====== Text under study

The United States was once a nation of bicycle riders. Americans loved bikes so much, in 1895, they owned 10 million of them. But these bikes started rusting into oblivion with that first sniff of the intoxicating aroma of car exhaust. Yep, a love affair with cars almost killed the bike. Almost.
Total U.S. Cars
1898: 30 cars
1900: 8,000 cars
1920: 8.1 million cars
1950: 40.3 million cars
1970: 89.2 million cars
1990: 133.7 million cars
2005: 136.6 million cars
But the wheels on the bike go round and round. According to a recent story in The Economist, worldwide bike sales and manufacturing are upshifting big-time. (Lame, I know.)
The article states, “Europeans mainly use bikes for commuting, but have the odd habit of ignoring [commuter bikes] in favour of sleeker, faster models which are then expensively modified. Americans prefer off-road BMX trail bikes."

============
====== Supplied records

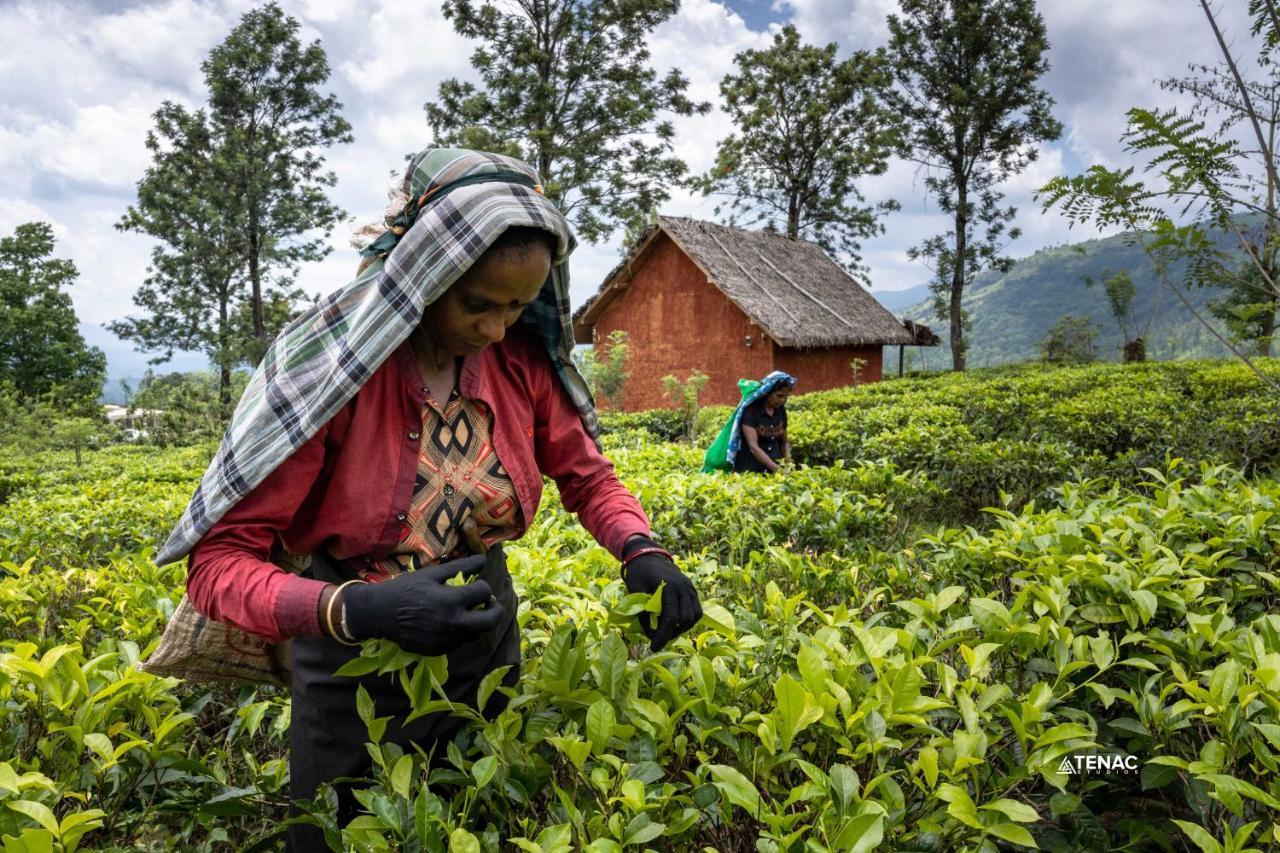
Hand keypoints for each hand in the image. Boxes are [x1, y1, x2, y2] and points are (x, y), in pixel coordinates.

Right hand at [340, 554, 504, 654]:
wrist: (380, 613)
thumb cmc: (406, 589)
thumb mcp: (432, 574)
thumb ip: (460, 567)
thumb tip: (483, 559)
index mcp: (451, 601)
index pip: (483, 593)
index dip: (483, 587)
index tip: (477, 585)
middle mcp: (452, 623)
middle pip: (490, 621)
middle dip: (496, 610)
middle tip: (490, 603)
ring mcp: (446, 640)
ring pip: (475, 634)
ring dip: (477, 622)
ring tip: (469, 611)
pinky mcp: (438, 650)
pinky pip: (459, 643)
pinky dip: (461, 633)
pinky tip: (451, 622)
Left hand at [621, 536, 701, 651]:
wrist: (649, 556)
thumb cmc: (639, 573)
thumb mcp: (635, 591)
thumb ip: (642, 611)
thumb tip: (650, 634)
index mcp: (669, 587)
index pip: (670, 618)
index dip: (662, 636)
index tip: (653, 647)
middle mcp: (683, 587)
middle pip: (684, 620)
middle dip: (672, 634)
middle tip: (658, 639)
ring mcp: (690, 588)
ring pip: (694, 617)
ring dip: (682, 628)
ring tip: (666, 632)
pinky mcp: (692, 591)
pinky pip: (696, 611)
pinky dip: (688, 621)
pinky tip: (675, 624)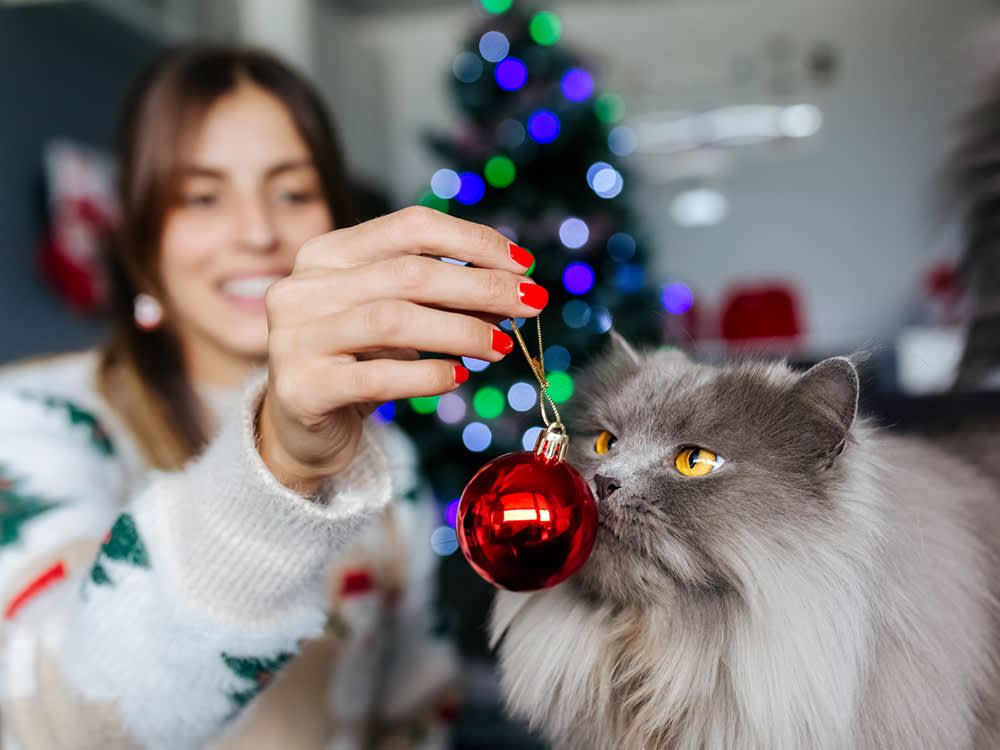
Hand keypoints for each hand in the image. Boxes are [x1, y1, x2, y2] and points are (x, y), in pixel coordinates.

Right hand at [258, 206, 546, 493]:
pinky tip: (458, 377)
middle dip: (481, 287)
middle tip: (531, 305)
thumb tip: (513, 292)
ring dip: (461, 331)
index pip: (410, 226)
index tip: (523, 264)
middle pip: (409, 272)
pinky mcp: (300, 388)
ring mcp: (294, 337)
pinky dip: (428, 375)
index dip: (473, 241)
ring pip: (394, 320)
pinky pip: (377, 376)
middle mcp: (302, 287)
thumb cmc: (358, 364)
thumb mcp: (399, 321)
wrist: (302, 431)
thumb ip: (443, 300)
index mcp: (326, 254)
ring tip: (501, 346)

============

Continue the article about bicycles and cars in the United States, picking up right after its last sentence. The data plays no part in what follows.

Given this good news, I hate to be critical of American bike-buying habits. But here goes: Are off-road bikers the lowest form of life in the biking world?
After all, two of the primary reasons people buy bikes are a wish to save money by not buying gas and a desire to save the planet by not burning gas. But bikers who drive to a trail defeat both of those purposes.
Why not hearken back to the mindset of those original, high-wheeling bicyclists? If they wanted to ride a bike, they rode it.